Matthew Saltzman wrote:
What I want to do is take a GPL work and a work licensed under one of those other free licenses and combine them with code that I write and release under some free license (not necessarily GPL, but still free) and release the whole to the world. As a scientist, my interest is in building on knowledge created before to create new knowledge and solve new problems, and in telling the world about my discoveries. I have no interest in "using software for stealing money from others' bank accounts", and frankly, I resent the accusation. If the free license of the second work or the free license that I would choose for my own work is GPL-incompatible, my freedom to disseminate the new knowledge I create is restricted by the requirement of the GPL that the work as a whole be licensed under the GPL if any part is.

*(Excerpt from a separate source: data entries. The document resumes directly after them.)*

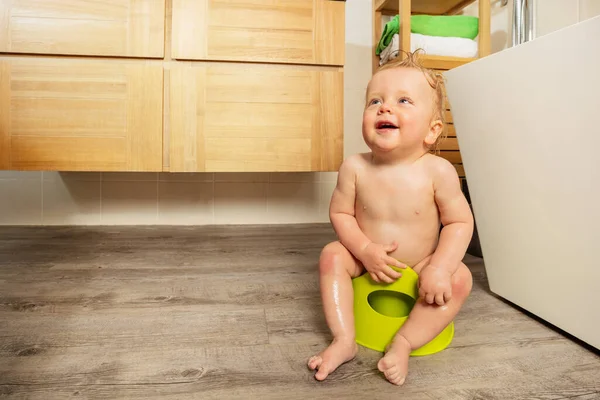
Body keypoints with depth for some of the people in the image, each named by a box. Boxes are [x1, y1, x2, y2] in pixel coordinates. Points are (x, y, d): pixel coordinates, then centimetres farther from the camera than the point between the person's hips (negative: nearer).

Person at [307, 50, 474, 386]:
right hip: (368, 260, 1)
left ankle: (403, 345, -13)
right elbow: (340, 213, -9)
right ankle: (345, 341, -11)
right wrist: (365, 250, -24)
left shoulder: (438, 171, -22)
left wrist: (439, 268, -27)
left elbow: (460, 222, -15)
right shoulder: (355, 168, -18)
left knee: (460, 279, -22)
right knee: (332, 256, -19)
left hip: (420, 264, -1)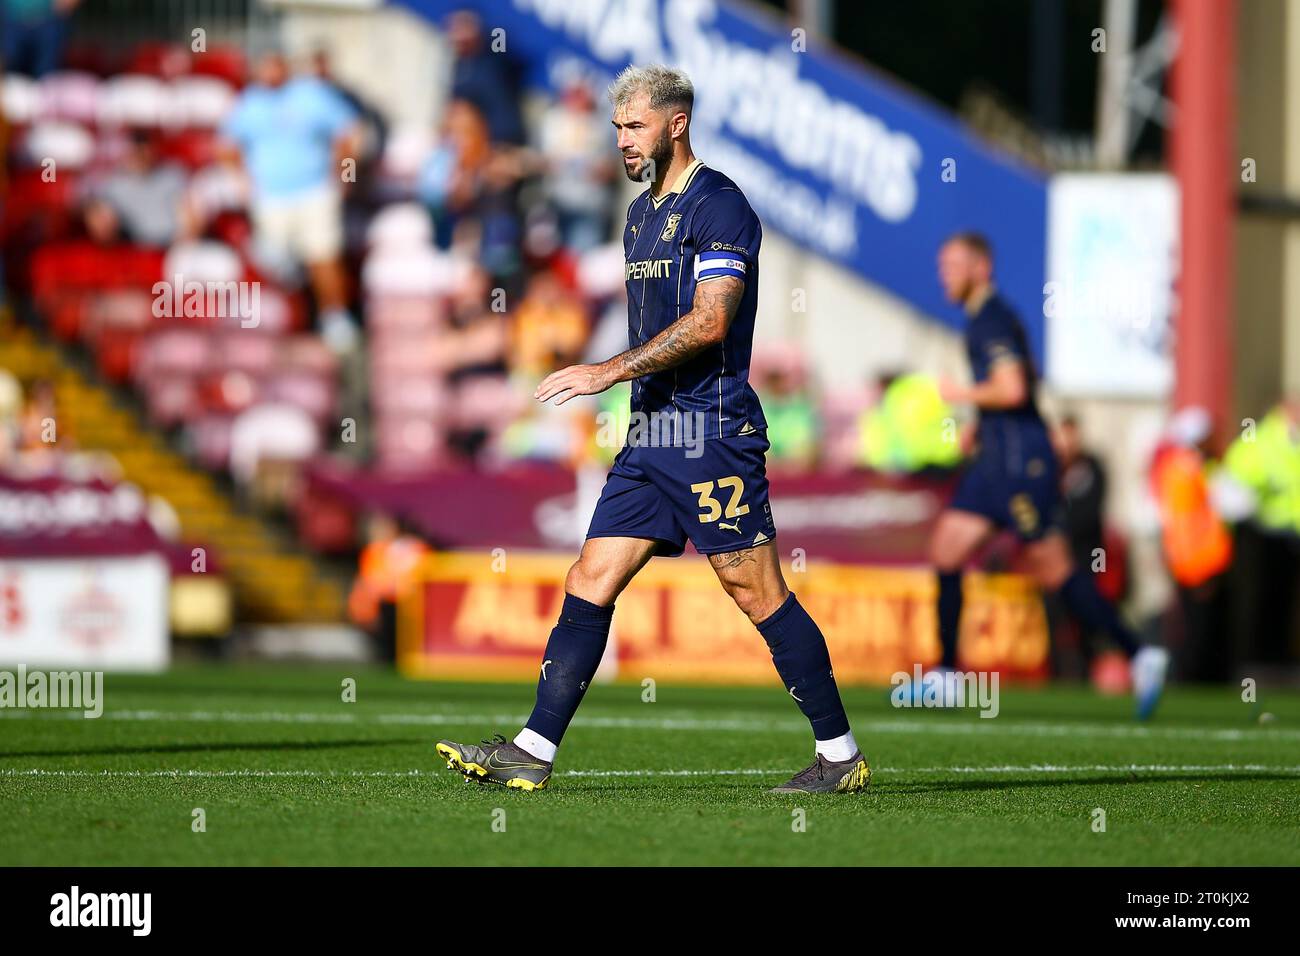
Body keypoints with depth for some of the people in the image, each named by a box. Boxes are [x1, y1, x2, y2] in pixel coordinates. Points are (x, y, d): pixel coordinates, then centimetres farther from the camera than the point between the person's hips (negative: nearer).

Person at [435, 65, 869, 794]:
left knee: (757, 591, -6)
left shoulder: (718, 206, -10)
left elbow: (709, 321, -20)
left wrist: (610, 372, -21)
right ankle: (533, 754, 0)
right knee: (591, 583, 2)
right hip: (653, 432, 9)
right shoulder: (642, 215, 18)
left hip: (712, 432, -9)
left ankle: (841, 756, 3)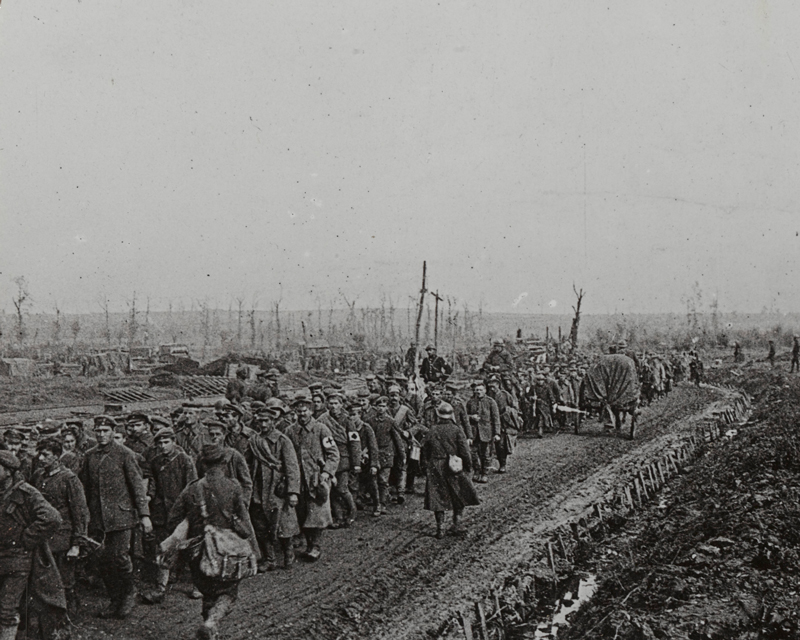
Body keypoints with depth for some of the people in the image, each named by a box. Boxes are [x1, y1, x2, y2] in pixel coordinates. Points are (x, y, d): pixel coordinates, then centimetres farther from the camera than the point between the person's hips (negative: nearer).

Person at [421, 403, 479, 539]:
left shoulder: (432, 431, -1)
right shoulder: (456, 430, -8)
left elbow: (425, 451, 5)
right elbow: (464, 450, -9)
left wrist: (427, 466, 17)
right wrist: (468, 465, 4)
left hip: (435, 468, 1)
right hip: (453, 467, -1)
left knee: (437, 498, 7)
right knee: (459, 496, 14)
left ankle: (439, 528, 6)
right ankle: (457, 523, 6)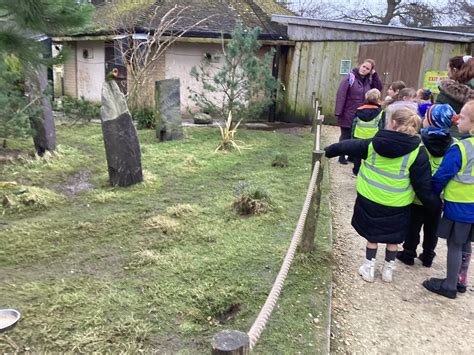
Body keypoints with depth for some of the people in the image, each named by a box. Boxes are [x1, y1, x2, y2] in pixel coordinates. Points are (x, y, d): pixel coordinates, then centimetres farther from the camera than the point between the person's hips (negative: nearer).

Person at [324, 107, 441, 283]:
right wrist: (436, 204, 2)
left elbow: (347, 146, 7)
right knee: (393, 238, 21)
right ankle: (388, 269, 33)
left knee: (372, 235, 21)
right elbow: (424, 186, -12)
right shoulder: (417, 152, -14)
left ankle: (369, 268, 29)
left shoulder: (372, 144, -9)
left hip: (369, 200, 1)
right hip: (397, 206, -1)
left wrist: (328, 151, 25)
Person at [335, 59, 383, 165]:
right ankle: (342, 156, 18)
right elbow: (341, 94, -15)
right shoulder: (350, 77, -11)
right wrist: (339, 112, -20)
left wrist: (374, 74, -2)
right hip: (348, 114, -5)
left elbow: (379, 88, 7)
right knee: (345, 136, 7)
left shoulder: (368, 80, 7)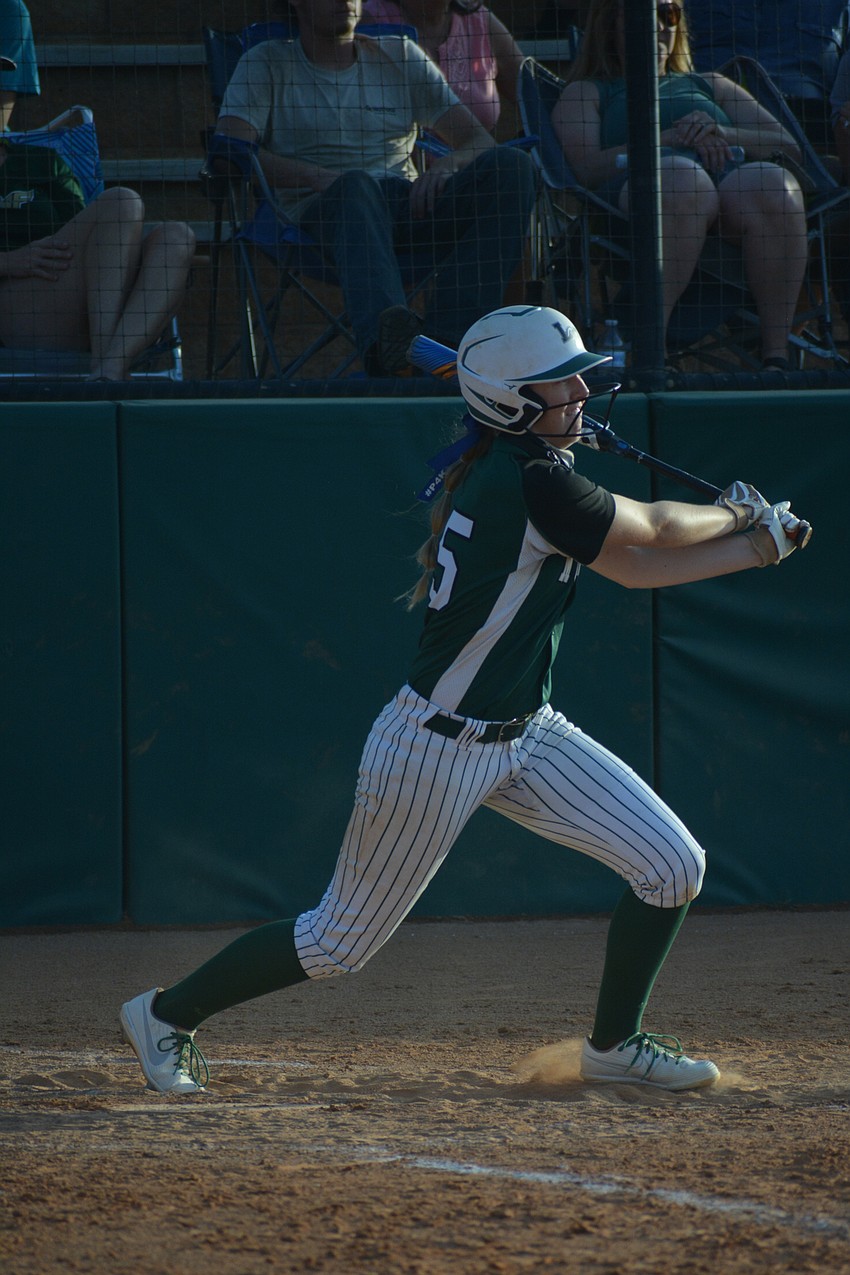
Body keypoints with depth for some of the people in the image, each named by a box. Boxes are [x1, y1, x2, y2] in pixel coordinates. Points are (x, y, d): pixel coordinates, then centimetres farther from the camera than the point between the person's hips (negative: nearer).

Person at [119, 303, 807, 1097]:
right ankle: (167, 1014, 24)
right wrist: (737, 517, 7)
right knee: (341, 942, 4)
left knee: (672, 866, 2)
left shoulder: (520, 474, 5)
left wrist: (757, 548, 8)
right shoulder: (527, 483, -26)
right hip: (434, 751, -9)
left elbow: (633, 568, 14)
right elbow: (653, 530, -13)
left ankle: (613, 1044, 20)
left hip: (523, 735, 9)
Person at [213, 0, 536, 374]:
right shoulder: (268, 64, 13)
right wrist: (316, 176, -21)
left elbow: (480, 142, 16)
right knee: (355, 187, -40)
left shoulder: (399, 56, 22)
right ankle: (383, 340, -68)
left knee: (511, 166, -22)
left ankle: (451, 336, -41)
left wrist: (442, 167, -10)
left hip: (408, 206, 4)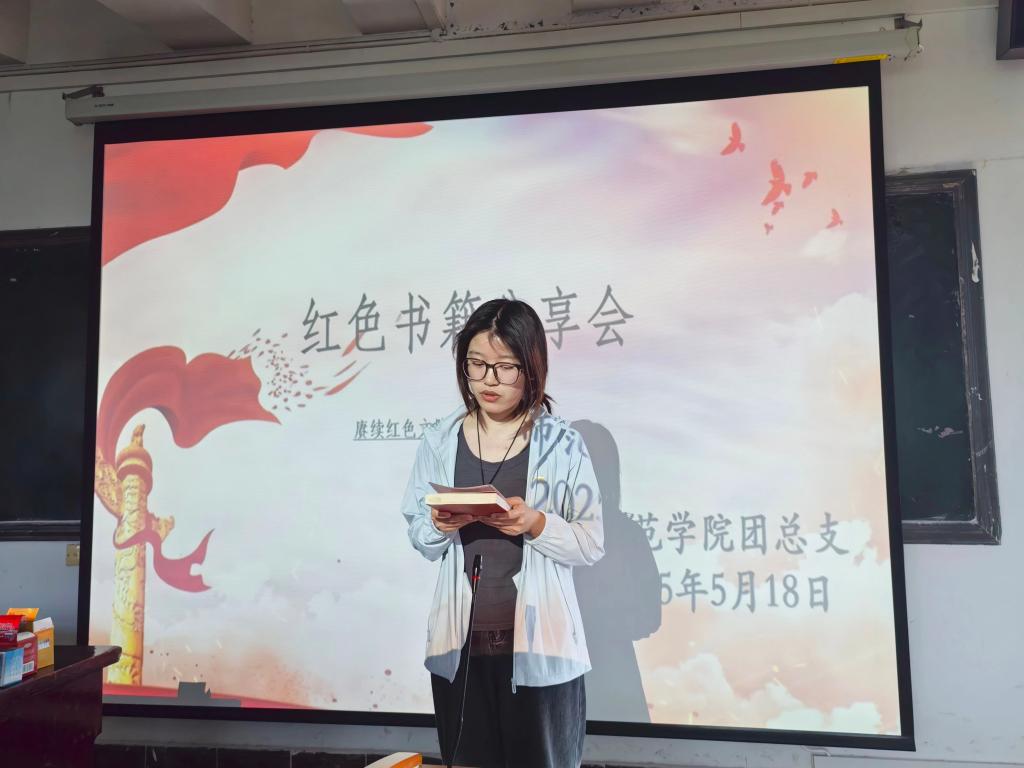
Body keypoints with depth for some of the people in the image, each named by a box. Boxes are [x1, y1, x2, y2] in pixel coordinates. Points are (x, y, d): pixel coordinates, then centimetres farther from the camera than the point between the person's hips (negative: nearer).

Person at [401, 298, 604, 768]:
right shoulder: (440, 441, 1)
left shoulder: (561, 443, -7)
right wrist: (441, 526, -16)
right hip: (460, 641, 2)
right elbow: (421, 540, 5)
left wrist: (536, 523, -22)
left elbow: (591, 545, -5)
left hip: (539, 643, -2)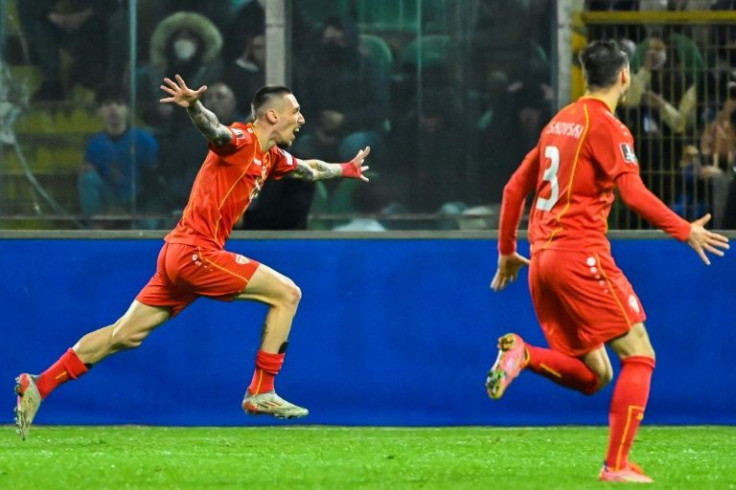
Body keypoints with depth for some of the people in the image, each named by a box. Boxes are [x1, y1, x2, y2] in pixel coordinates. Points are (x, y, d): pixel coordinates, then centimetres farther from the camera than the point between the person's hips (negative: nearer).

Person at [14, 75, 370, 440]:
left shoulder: (270, 157, 17)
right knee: (286, 293, -7)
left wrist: (344, 170, 50)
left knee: (125, 335, 9)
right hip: (196, 250, -9)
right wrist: (192, 106, -53)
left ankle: (39, 386, 8)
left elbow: (308, 170, 39)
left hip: (179, 253, 9)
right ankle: (261, 393, -5)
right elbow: (214, 130, -33)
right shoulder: (242, 141, -10)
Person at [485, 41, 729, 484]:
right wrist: (685, 231, -14)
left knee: (593, 375, 11)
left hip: (543, 260, 8)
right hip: (581, 256, -8)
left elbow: (515, 188, 22)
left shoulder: (560, 123, 18)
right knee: (639, 355, -3)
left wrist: (507, 253, 29)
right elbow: (634, 193, -19)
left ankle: (523, 356, -13)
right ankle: (617, 465, -11)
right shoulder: (606, 127, -7)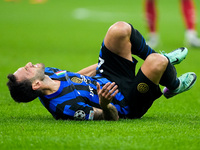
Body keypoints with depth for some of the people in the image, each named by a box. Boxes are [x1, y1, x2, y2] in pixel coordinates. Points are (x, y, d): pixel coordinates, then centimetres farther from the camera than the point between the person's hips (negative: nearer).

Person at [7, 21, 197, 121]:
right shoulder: (66, 106, -37)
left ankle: (163, 59, 20)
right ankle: (174, 85, 10)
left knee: (120, 29, -6)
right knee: (156, 62, -31)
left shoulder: (46, 73, -11)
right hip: (125, 102, -9)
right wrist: (105, 105, -50)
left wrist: (98, 67, 24)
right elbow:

Given the intentionally divisive nature of the GPL, about the only way to make something simultaneously restricted by the GPL and yet less restricted at the same time is to package your work in a library that has a dual license like Perl's - one is the GPL, one without the restrictions where the choice is up to the distributor/user. Larry Wall was very clever in this approach to making his work usable in any context. You aren't bound by license terms on your own work or where you are the copyright holder and you can release different versions/copies under different terms. If you want to give others the same choices, though, a dual license makes it clear what you want to permit.
There are many others. As far as I know, the GPL is the only "free" license that places restrictions on code that is not part of the program being licensed.
That's the wrong way to say it because fanatics will jump in to point out that it can't place restrictions on other code. Instead, say it does not permit redistribution when other components are covered by different terms. The effect is the same, though.